The main problem with these no-questions-asked credit is that somehow the lenders need to make sure that their loans don’t go bad.  In case of non performance, they cannot follow the legal procedures (since they are illegal) and they cannot appeal to a family network (since there is none). Surely they have some  convincing reasons to remind the debtors of their obligations.

So please stay out of trouble and do not call Mr. Wang.

Goodbye 2008

Wednesday, December 31st, 2008

As I am writing this entry, 2008 has finished in China. Fortunately, we still have a few hours in Home Country to fit in my last 08 post before the evening aperitif. I take the chance to get back in action after this week’s holidays and do my little roundup of 2008.

It has been a good year to blog China. The Chinese have continued to amaze the World with their constant source of news. Successes, catastrophes, change; we’ve had our fair share in 2008. And everything seems to indicate that 09 will be every bit as bloggable. So stay tuned, China is still changing us, and I hope to be there to witness it next year too.

And now down to the hard numbers. I won’t go over the main events of 08, as more diligent bloggers have already done it while I slept. Instead, I just include below the latest results of my own  Chinanews-meter:

In case you haven’t been following, this chart shows the number of articles containing “China” over the last 128 years (from LaVanguardia). As I predicted a month ago, 2008 has beaten 2007 by one length. Bets are open for 2009, and my money is on the rise of China news. In spite of the crisis and Obama’s tough competition in the West, I am going for the 5,000 mark.

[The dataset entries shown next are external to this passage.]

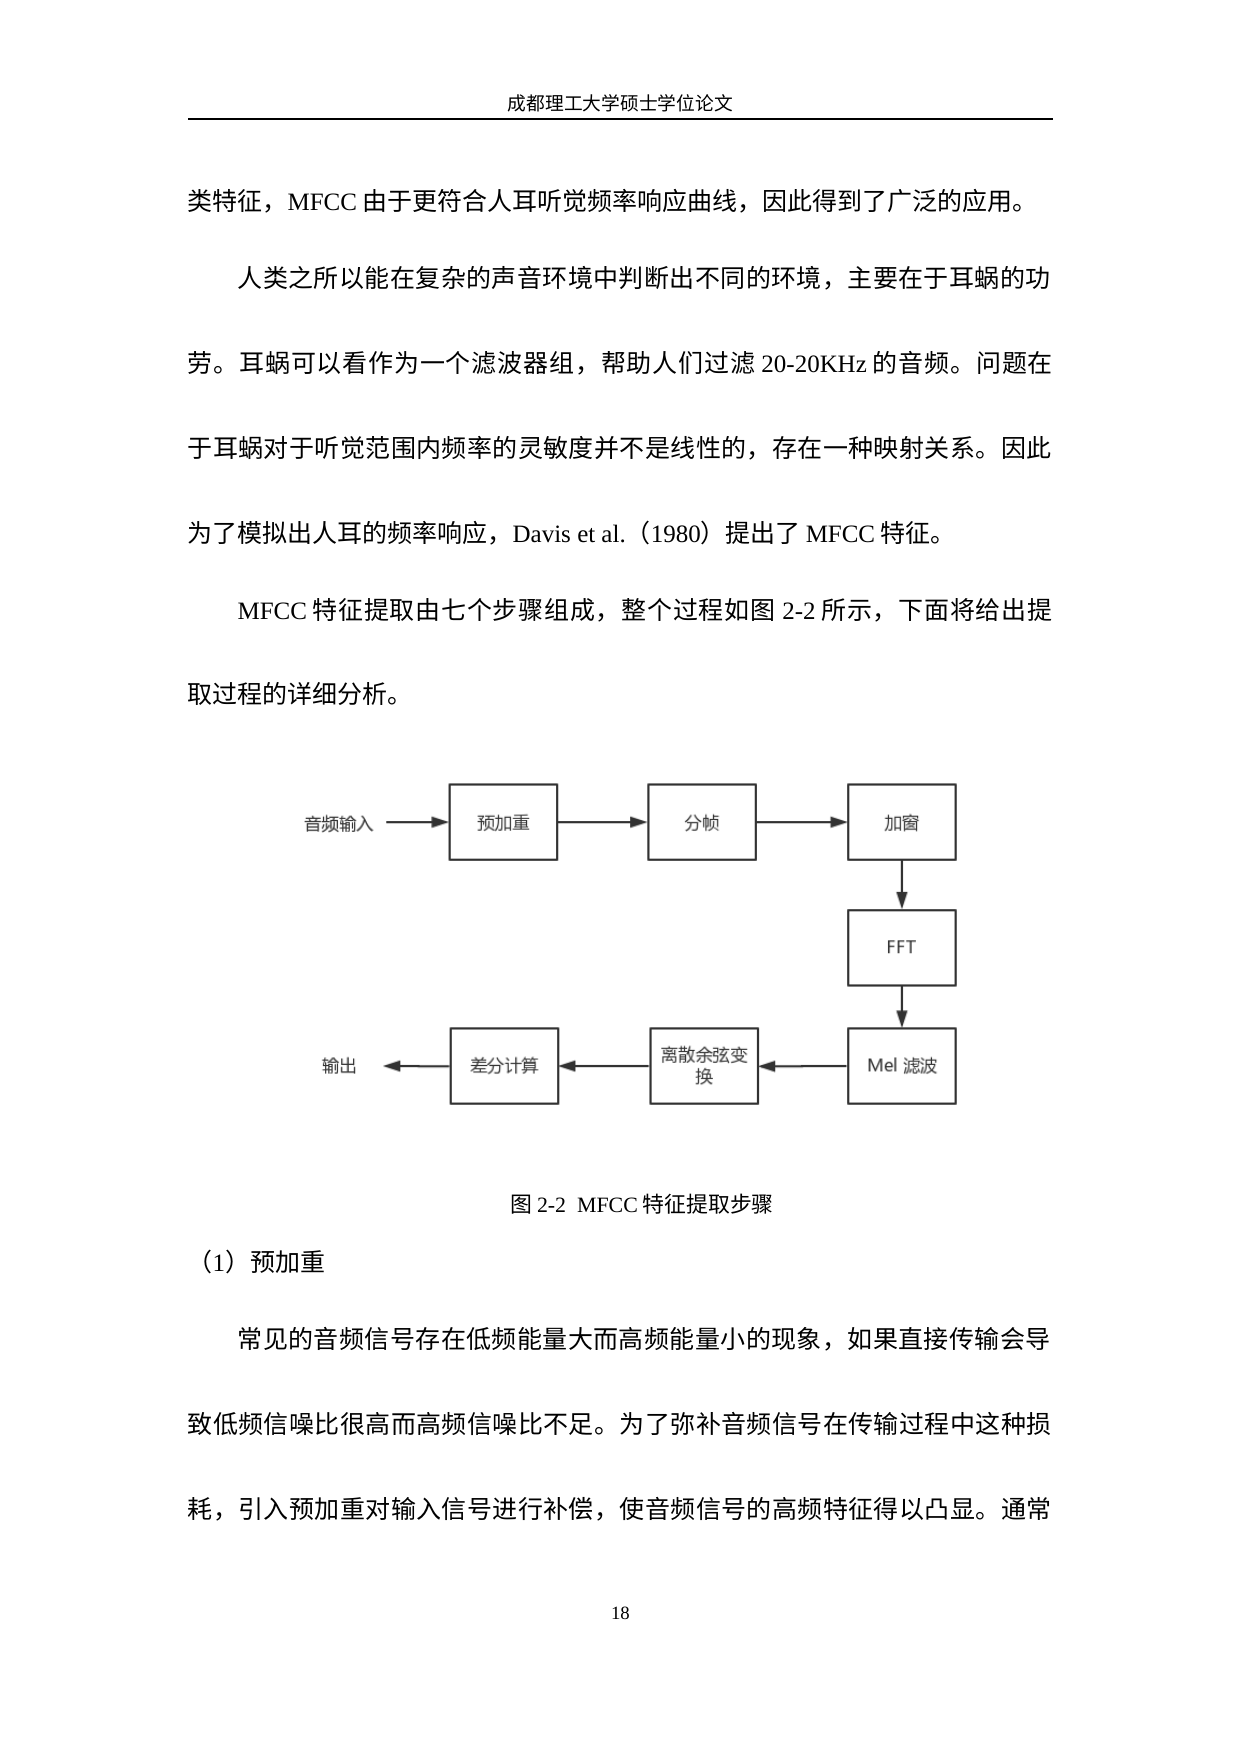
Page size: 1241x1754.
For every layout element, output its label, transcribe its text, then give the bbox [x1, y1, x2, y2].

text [187, 1303, 1053, 1541]
picture [251, 761, 989, 1137]
subtitle 图2-2 MFCC特征提取步骤 [187, 1186, 1053, 1220]
text MFCC特征提取由七个步骤组成，整个过程如图2-2所示，下面将给出提取过程的详细分析。 [187, 574, 1053, 727]
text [187, 166, 1053, 233]
text 人类之所以能在复杂的声音环境中判断出不同的环境，主要在于耳蜗的功劳。耳蜗可以看作为一个滤波器组，帮助人们过滤20-20KHz的音频。问题在于耳蜗对于听觉范围内频率的灵敏度并不是线性的，存在一种映射关系。因此为了模拟出人耳的频率响应，Davis et al.（1980）提出了MFCC特征。 [187, 243, 1053, 565]
text （1）预加重 [187, 1226, 1053, 1294]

Ah, Christmas is a great time to be back home, but I’m missing China already. And if I believe my cell phone, China must be missing me too: There’s dozens of sms in characters coming in this week, offering Christmas wishes, readily made poems and quick no-questions-asked credit at 3% a month. I even received one unexpected proposal that filled my heart with joy: “Marry Christmas”. Thanks all for remembering me.

To the readers that have come into my garden these last days and found it deserted I dedicate this picture I took yesterday of The Shire. This is what I have been doing when I was not answering comments on the blog:

Panic in the Morning

Thursday, October 30th, 2008

Morning Daddy!

You know that feeling in the morning sometimes. You wake up with the lark, full of optimism to face a new day, and, before you even had the chance to smell the first espresso, trouble is knocking at your door.

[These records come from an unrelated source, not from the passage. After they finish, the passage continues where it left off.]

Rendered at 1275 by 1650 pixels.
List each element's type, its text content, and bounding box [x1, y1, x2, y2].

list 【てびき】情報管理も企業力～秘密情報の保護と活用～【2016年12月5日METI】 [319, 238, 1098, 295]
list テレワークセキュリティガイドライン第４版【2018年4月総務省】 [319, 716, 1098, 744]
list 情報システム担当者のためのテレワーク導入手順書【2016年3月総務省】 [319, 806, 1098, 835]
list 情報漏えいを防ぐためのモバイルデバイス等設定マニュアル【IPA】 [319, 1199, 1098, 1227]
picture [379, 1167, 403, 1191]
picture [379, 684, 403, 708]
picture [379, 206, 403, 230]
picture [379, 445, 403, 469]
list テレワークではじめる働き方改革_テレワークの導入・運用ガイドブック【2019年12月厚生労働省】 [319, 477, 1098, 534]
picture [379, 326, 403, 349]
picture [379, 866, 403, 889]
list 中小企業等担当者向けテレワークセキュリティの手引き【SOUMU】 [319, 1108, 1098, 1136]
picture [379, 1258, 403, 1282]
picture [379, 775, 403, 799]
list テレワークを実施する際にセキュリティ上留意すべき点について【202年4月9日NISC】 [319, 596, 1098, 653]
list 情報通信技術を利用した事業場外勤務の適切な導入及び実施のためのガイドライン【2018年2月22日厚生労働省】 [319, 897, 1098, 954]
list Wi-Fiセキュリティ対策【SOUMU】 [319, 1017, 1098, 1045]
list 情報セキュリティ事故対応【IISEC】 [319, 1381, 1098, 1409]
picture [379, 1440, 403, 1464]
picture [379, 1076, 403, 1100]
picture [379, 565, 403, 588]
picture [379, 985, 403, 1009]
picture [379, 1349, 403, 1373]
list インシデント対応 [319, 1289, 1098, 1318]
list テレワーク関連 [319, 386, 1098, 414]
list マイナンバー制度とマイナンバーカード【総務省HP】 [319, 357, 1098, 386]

It was just like that this morning when my cell phone beeped.

It was a message from my daughter.

Asking for money!

I knew it was bound to happen some day, all this Shanghai nightlife is so confusing, one really can’t be expected to pay attention to details. And there you go: one more mouth to feed, one more creature in the world. That’s about as much as I can take at 7:23 in the morning.  I run down to the computer, rubbing my eyes, straight to my online bank website to get done with it before she starts calling for more.

Hey, hold on a sec. My daughter can’t speak chinese.She couldn’t be old enough to use a cell phone anyway.

Actually, what the hell, I don’t have a daughter!

It’s the lively Chinese phone scammer community, back in action. I can only think that they are so persistent because it pays once in a while. I mean, come to think of it, with all those spoilt girls running around getting into trouble and calling their busy daddies for money, and daddies losing track of their little Shanghai princesses.

It would be quite funny actually, if it didn’t happen so often. Scams and Spam make up for about 70% of the text messages I get in my phone every day! I hear it is about the same for most users in Shanghai.

Anyway, here is my translation: “Daddy: I lost my phone and my wallet, please wire urgently 1500RMB to this account number of my friend Wang, I will tell you the precise details one of these days.”  No “thank you”, no ” I love you”, no “kisses to mum”. Brilliant. These clever scammers know exactly how to impersonate a Shanghai princess!

PS. The phone number of the sender is displayed on the screen, in case someone feels like taking action against the scammers, and deliver us from this pest. I hear there are some very good law blogs around if you need legal advice.